Every week we’re bombarded by numbers about GDP or consumer confidence or some other leading indicator about our economic health and prosperity. Enough, says Zachary Karabell, these numbers don’t accurately reflect our world. An excerpt from his new book, The Leading Indicators.
A week does not pass without another set of economic numbers blasting through the ether. Many of these receive instant coverage in the media and become fodder for financial market gyrations. This week alone we’ve had a home price index, consumer confidence number, a series of regional manufacturing surveys, and then on Friday, the Bureau of Economic Analysis will release its latest estimate of the mother of all indicators, GDP.
But for all the noise that these numbers generate, what do they actually tell us? What if I told you that many of the assumptions we make about our economic life are wrong, and that these assumptions based entirely of what these statistics, our “leading indicators” say. What if those assumptions shape our domestic economic policies, dictate how the federal government spend trillions of dollars, and shapes consequential decisions by tens of millions of individuals and millions of companies?
We live in a world shaped by economic numbers, yet none of these numbers existed a century ago, and most barely existed in 1950. They were invented during the Great Depression and World War II, and they excel at measuring the world that existed then, a world of industrial nations states making stuff. They do not, and were not designed to, measure the 21st century world of services, information technology and global supply chains of billions of emerging middle class consumers.
Even more, most of these numbers are simple averages. Take per capita income, which is a number that has been much in discussion as we debate how to address growing wealth inequality in the United States and globally. Per capita income is simply the Gross Domestic Product of the country divided by the number of citizens. Period. It tells us little to nothing about variability by region, by education level, by type of jobs. If one profession, say information technology, is seeing 10 percent growth in wages, and another with the same number of workers is seeing wage declines of 10 percent, then the per capita average is zero change. If Warren Buffet reads this posting along with everyone else, the per capita income of all of its readers will say that everyone who is reading is a millionaire. Not a very useful number to answer the very important question of whether our economic system is meeting people’s needs.

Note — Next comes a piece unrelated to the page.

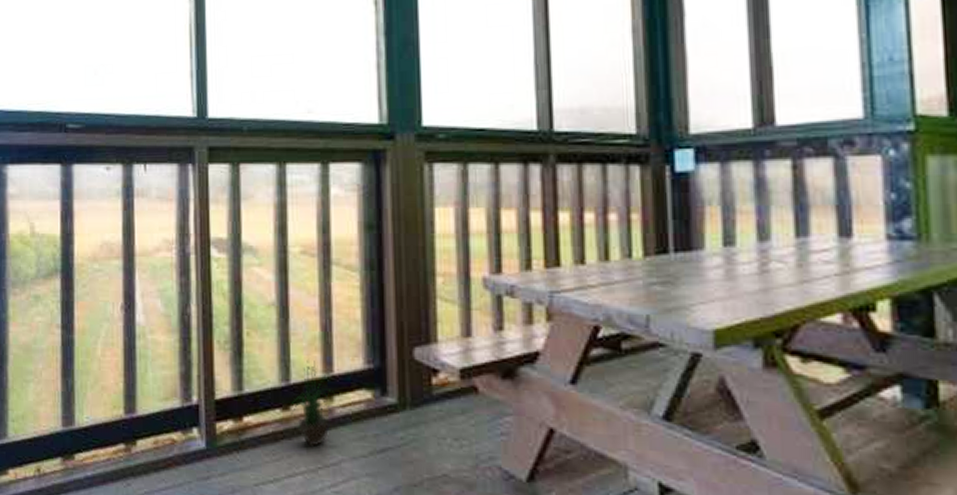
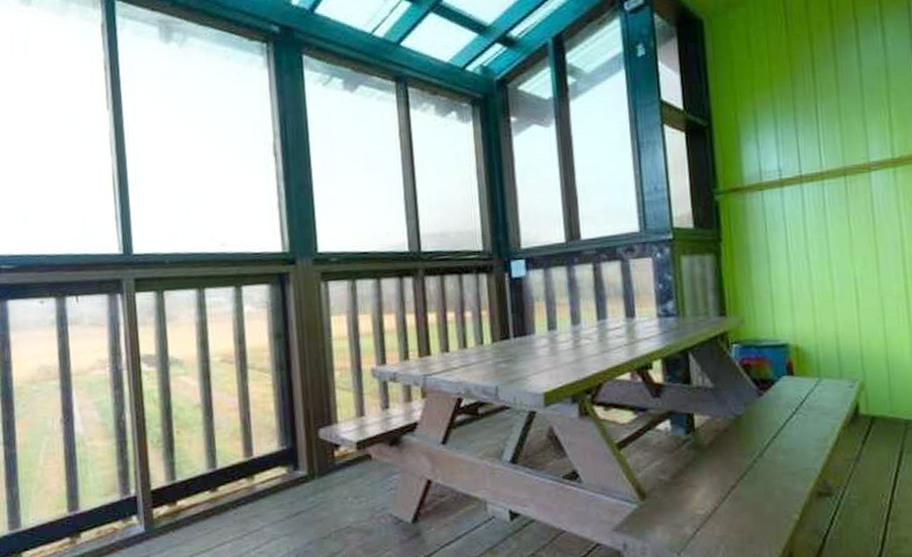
potted plant: present [289,359,334,448] -> none [217,447,255,520]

Or take consumer confidence, which can move markets and is easily picked up for use as talking points about how Americans are feeling. Consumer confidence was an index created in the 1940s by an émigré psychologist turned economist named George Katona, and while it often reveals how those surveyed are feeling about the world, its ability to predict behavior is remarkably limited. In fact, people are perfectly capable of feeling good about their economic future and spending little and feeling bad and spending lots. The only thing that ultimately determines how much people spend isn’t what they feel; it’s how much money they have, whether through income or debt.
The limitations of our economic numbers aren’t the fault of the numbers. Indicators are designed to measure what they measure. GDP is a number that measure how much output a nation produces. It is not meant to measure how happy we are, or how well an economic system distributes rewards. It is not meant to, and it doesn’t. The problem lies in how dependent we have collectively become on these numbers to guide us. A hundred years ago, no president or politicians anywhere in the world derived legitimacy from whether GDP rose under their watch, or whether inflation fell. No did because the numbers didn’t exist. Now they can make or break an administration.
Relying so heavily on these numbers does not serve us well. When they were invented, we had no economic metrics, and no reliable way to gauge what was going on. Today, we have many, but the pendulum has swung too far. Not one of our leading indicators was designed to carry the weight they now do. They were not invented to be absolute markers of whether we are doing well or poorly, whether our nations are succeeding or failing, and whether our governments are visionary of destructive. They were not created so that a college graduate in Chicago can assess her opportunities or to help someone starting a small business figure our whether now is a good time. And they were not worked one by generations of economists and statisticians in government and academia in order to determine whether Congress should take on more debt or spend more, or whether General Electric should build a factory in Mississippi or China, and whether our economic priorities are correct.
At best, our indicators are loose guides, better than shadows on a cave wall but much less than definitive markers of the worlds we inhabit. They are useful justifications for the collection of vast amounts of data that we could use better, but who among us dives into the annex to each unemployment report or the hundreds of tables that accompany each GDP release. We might all be the better for doing so, but that is hardly a realistic suggestion.
We do, however, have the power to use the data at our fingertips much more actively and to cease relying on our 20th century indicators so intensely. We can analyze the questions we have, whether to buy a home, state a business, invest abroad or address poverty, with much greater use of the wealth of information at our disposal in an information age. That may mean less of a common narrative about “the economy” but at least it would end the fiction that we all live in a shared economy.
In short, our leading indicators have been powerful tools to cast light on what for most of human history was mysterious—how much wealth do we have collectively, how much employment and what price, how prices are moving and at what rate. But they were never meant to rule our world, and it is time to move on and embrace the power of the information age rather than cleaving to a 20th century industrial world that we continue to measure even as it fades into the past.